An entry for a very loud Thanksgiving morning... I thought it would be quiet here just once, but nooo.....

I'm developing a serious hatred for Kula. The predominant sound here from dusk 'til dawn is gas-powered garden tools, with the occasional jack hammer thrown in for variety. On half a dozen occasions in the last month alone it's been loud enough to wake me up with my teeth clenched and my shoulders in my ears. Once it was the owner of our own house trimming our hedges, throwing off large chips of wood to strike the window above my head at random intervals. The neighbors aren't but a few feet further and between them all they keep the noise pollution schedule overbooked. One neighbor trims his entire lawn with a gas powered weed whacker (not a lawn mower) and I'd swear yesterday he was at it for nearly five hours, maybe ten yards from the window of the room I was trying to work in, trying by unfortunate coincidence to integrate 3d sound into my Megacorp project, trying to hear the subtle nuances to figure out whether it's tracking movement properly. I ended up going to bed at 5:30am because the quiet time at night was so precious. I ended up waking up a few short hours later and rolling around in bed the rest of the morning because the noise had moved from the office side neighbor yesterday to my bedroom side neighbor this morning. They're following me. They are evil. Why the hell does everybody here use gas powered tools? Nobody in this neighborhood has a yard larger than the reach of a cheap extension cord.

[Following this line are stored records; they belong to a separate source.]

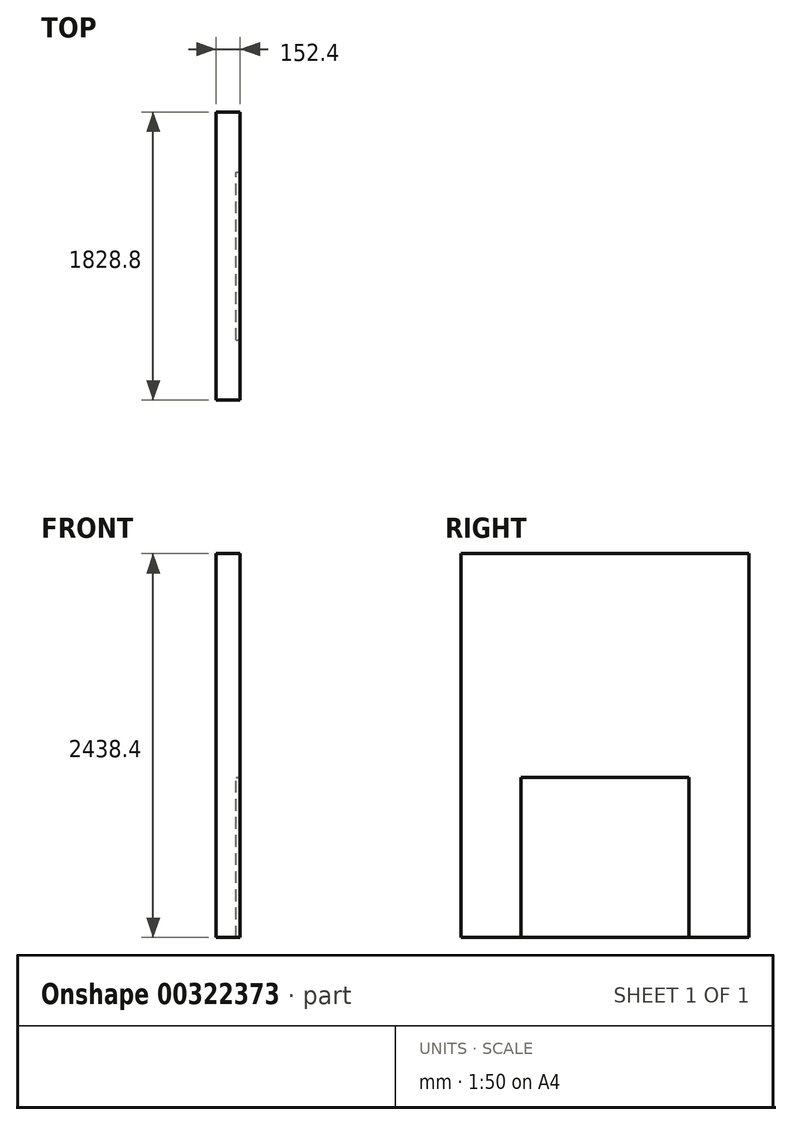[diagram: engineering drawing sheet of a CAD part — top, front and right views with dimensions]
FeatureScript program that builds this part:
annotation { "Feature Type Name" : "Feature", "Feature Type Description" : "" }
export const myFeature = defineFeature(function(context is Context, id is Id, definition is map)
    precondition{}
    {
        {
            var Q0;
            Q0=qCreatedBy(makeId("Right.planeOp"),FACE);
            var sketch = newSketch(context, id + "F0", { "sketchPlane" : qUnion([Q0])});
            skLineSegment(sketch, "E0.bottom", {"start": v(-914.4, 1219.2) * mm, "end": v(914.4, 1219.2) * mm});
            skLineSegment(sketch, "E0.top", {"start": v(-914.4, -1219.2) * mm, "end": v(914.4, -1219.2) * mm});
            skLineSegment(sketch, "E0.left", {"start": v(-914.4, 1219.2) * mm, "end": v(-914.4, -1219.2) * mm});
            skLineSegment(sketch, "E0.right", {"start": v(914.4, 1219.2) * mm, "end": v(914.4, -1219.2) * mm});
            skSolve(sketch);
        }
        {
            var Q0;
            Q0=makeQuery(id+"F0.imprint","IMPRINT",FACE,{"disambiguationData":[TD([[makeQuery(id+"F0.imprint","IMPRINT",EDGE,{"derivedFrom":sQuery(id+"F0.wireOp",EDGE,"E0.bottom")}),-1.0]])]});
            extrude(context, id + "F1", {"entities" : qUnion([Q0]), "depth" : 152.4 * mm});
        }
        {
            var Q0;
            Q0=makeQuery(id+"F1.opExtrude","CAP_FACE",FACE,{"disambiguationData":[OSD([sQuery(id+"F0.wireOp",EDGE,"E0.bottom"),sQuery(id+"F0.wireOp",EDGE,"E0.top"),sQuery(id+"F0.wireOp",EDGE,"E0.left"),sQuery(id+"F0.wireOp",EDGE,"E0.right")])],"isStart":false});
            var sketch = newSketch(context, id + "F2", { "sketchPlane" : qUnion([Q0])});
            skLineSegment(sketch, "E1.bottom", {"start": v(-533.4, -1219.2) * mm, "end": v(533.4, -1219.2) * mm});
            skLineSegment(sketch, "E1.top", {"start": v(-533.4, -203.2) * mm, "end": v(533.4, -203.2) * mm});
            skLineSegment(sketch, "E1.left", {"start": v(-533.4, -1219.2) * mm, "end": v(-533.4, -203.2) * mm});
            skLineSegment(sketch, "E1.right", {"start": v(533.4, -1219.2) * mm, "end": v(533.4, -203.2) * mm});
            skSolve(sketch);
        }
        {
            var Q0;
            Q0=makeQuery(id+"F2.imprint","IMPRINT",FACE,{"disambiguationData":[TD([[makeQuery(id+"F2.imprint","IMPRINT",EDGE,{"derivedFrom":sQuery(id+"F2.wireOp",EDGE,"E1.bottom")}),1.0]])]});
            extrude(context, id + "F3", {"entities" : qUnion([Q0]), "operationType" : NewBodyOperationType.REMOVE, "oppositeDirection" : true, "depth" : 25.4 * mm});
        }
    });
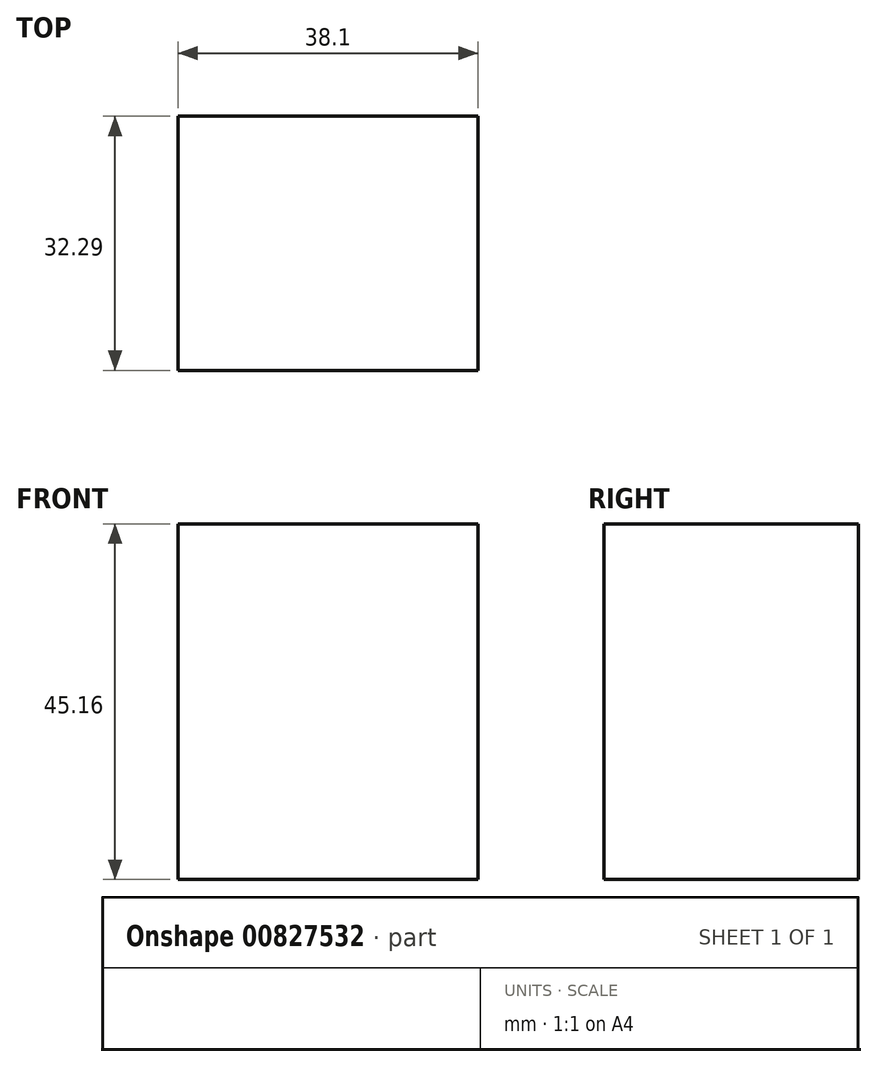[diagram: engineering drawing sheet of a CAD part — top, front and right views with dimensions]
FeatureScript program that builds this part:
annotation { "Feature Type Name" : "Feature", "Feature Type Description" : "" }
export const myFeature = defineFeature(function(context is Context, id is Id, definition is map)
    precondition{}
    {
        {
            var Q0;
            Q0=qCreatedBy(makeId("Right.planeOp"),FACE);
            var sketch = newSketch(context, id + "F0", { "sketchPlane" : qUnion([Q0])});
            skLineSegment(sketch, "E0.bottom", {"start": v(0, 0) * mm, "end": v(32.3, 0) * mm});
            skLineSegment(sketch, "E0.top", {"start": v(0, 45.16) * mm, "end": v(32.3, 45.16) * mm});
            skLineSegment(sketch, "E0.left", {"start": v(0, 0) * mm, "end": v(0, 45.16) * mm});
            skLineSegment(sketch, "E0.right", {"start": v(32.3, 0) * mm, "end": v(32.3, 45.16) * mm});
            skSolve(sketch);
        }
        {
            var Q0;
            Q0=makeQuery(id+"F0.imprint","IMPRINT",FACE,{"disambiguationData":[TD([[makeQuery(id+"F0.imprint","IMPRINT",EDGE,{"derivedFrom":sQuery(id+"F0.wireOp",EDGE,"E0.bottom")}),1.0]])]});
            extrude(context, id + "F1", {"entities" : qUnion([Q0]), "depth" : 38.1 * mm, "offsetDistance" : 25.4 * mm});
        }
    });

People suck. Humans are idiots. I think it's just that simple.


When Jaffo first discovered my journal, he concluded from the recent entries at the time that I'm a misogynist. Nothing's further from the truth -- I don't hate women, I just hate feminists. I hate them for the same reason I hate most 'ists--they begin with a set of emotionally mandated axioms which they hold above question.


Garrett* and I were discussing the other day the idea of making a movie where the person who is "obviously" evil at the beginning you realize by the end is actually the good guy, and vice versa. It would be easy to do with a Randian theme, with some emotionally empathetic socialist crusader as the audience favored hero from the start, and an evil capitalist villain viewed from afar, all the usual implications and assumptions encouraged... And then as the movie progresses, you start getting closer and closer to the "villain's" life, until by the end you are watching it from his point of view and realize that he's actually the good guy, that it's the other guy who's ultimately (though perhaps not entirely knowingly) been causing all of the grief and tragedy. We couldn't think of any movies that have done that. Can you?

And then by pure coincidence we saw it that night, except I can't tell whether they did it on purpose. Tell me, who are the good guys and who are the bad guys in The 6th Day?